David, de Michelangelo, catedral (Duomo), Ponte Velha (Ponte Vecchio)… a essa altura meu irmão (12 anos) e eu (treze) já estávamos gostando de conhecer obras de arte. 

De Florença, seguimos de ônibus para Roma, acordada como Cidade Aberta durante a guerra, e, portanto, livre de bombardeios e ocupações militares. 

Tal como em Veneza e Florença, tudo (que interessa de verdade) que tem hoje em Roma já estava lá. 

Praça e Basílica de São Pedro, Pietá (Michelangelo), Capela Sistina (com o mítico teto, também pintado por Michelangelo), Catacumbas, Coliseu, Via Vecchia, Termas de Caracalla, Castel Sant’Angelo… não é à toa que Roma é conhecida como Cidade Eterna. 

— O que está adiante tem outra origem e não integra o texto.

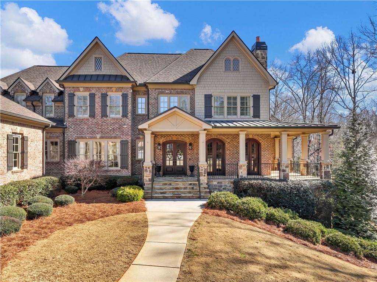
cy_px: 141
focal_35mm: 24
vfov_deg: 56.8
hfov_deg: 71.6
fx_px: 261
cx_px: 188
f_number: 8
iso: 200
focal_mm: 12.29
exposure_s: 1/400
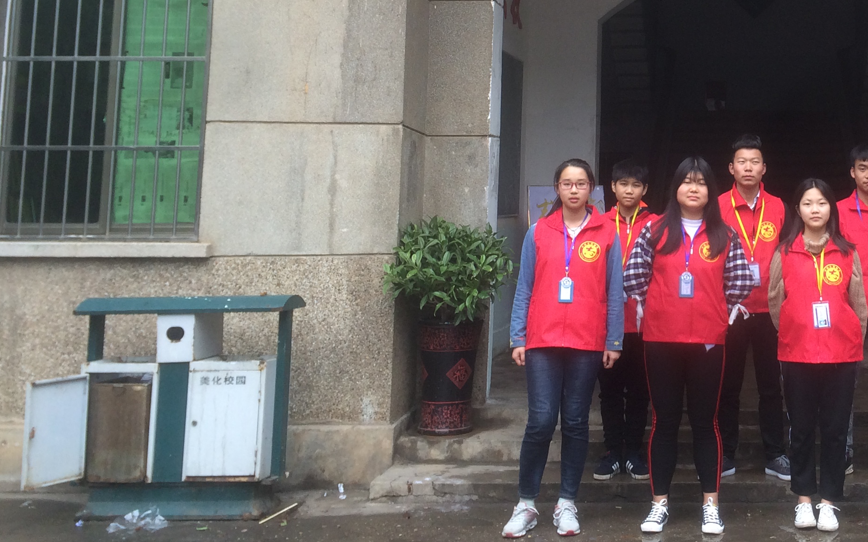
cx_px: 746
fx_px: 1277
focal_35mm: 54
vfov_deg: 23.0
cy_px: 4
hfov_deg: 35.7
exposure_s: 1/120
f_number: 2.2
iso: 50
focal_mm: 4.15
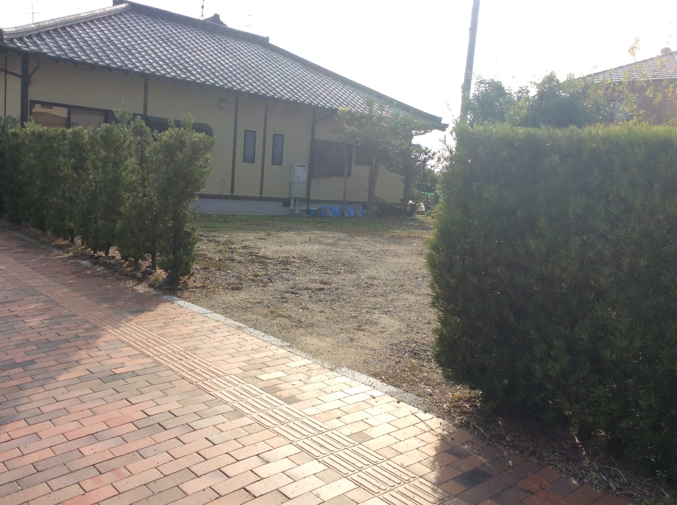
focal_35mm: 32
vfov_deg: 44.1
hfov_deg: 56.9
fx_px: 625
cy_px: 252
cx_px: 338
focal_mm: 3.3
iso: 32
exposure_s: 1/1244
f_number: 2.4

Participamos de uma audiência coletiva com o papa Pio XII. 

Já ia me esquecendo de falar da pobreza pós-guerra da população local, que mendigava dólares de todas as maneiras possíveis, já que a lira italiana não valia nada. 

De Roma, descemos, de trem, a Bota, até Nápoles. 

Lá aconteceu uma coisa inédita. Fomos jantar em um restaurante próximo ao porto. Éramos os únicos clientes. Cardápios nas mãos, e feitas as escolhas de cada um, o dono do estabelecimento pediu ao meu pai: 

Dá para o senhor pagar adiantadamente?” 

Antes que protestássemos, ele explicou: 

É para que eu possa comprar os ingredientes.” 

Saiu à rua, adquiriu o que precisava. Uma hora mais tarde comíamos spaghetti alle vongole, seguido de vitela. 

De Nápoles, fomos até Pompeia e subimos ao topo do Vesúvio. Eu me empolguei tanto que quase caí na cratera fumegante de lavas, lá embaixo. 

Por mar, seguimos até a ilha de Capri, de onde fomos à Gruta Azul, cujas águas legitimam o nome. 

Terminado o périplo italiano, fomos de trem pela costa oeste da Itália e costa sul da França até Mônaco, contemplando uma paisagem deslumbrante atrás da outra. Ficamos lá não mais do que um dia e seguimos, sempre de trem, para Nice. 

A Cote D’Azur (Costa Azul) não tem muita graça no inverno. 

Já quase no final de janeiro, voamos, num quadrimotor DC-6 da Pan Am (Pan American World Airways) para Lisboa. 

Como o navio argentino 17 de Octubre, que nos levaria de volta ao Brasil, atrasou alguns dias, deu para conhecer bem o Portugal do ditador Salazar. 

Saímos de Lisboa na segunda semana de fevereiro e atracamos no porto do Rio uns quinze dias mais tarde. 

Tal como digo no título desta trilogia, essa viagem de pouco mais de um ano foi o maior aprendizado de minha vida. 

Um ótimo fim de semana para todos os amigos leitores e ouvintes.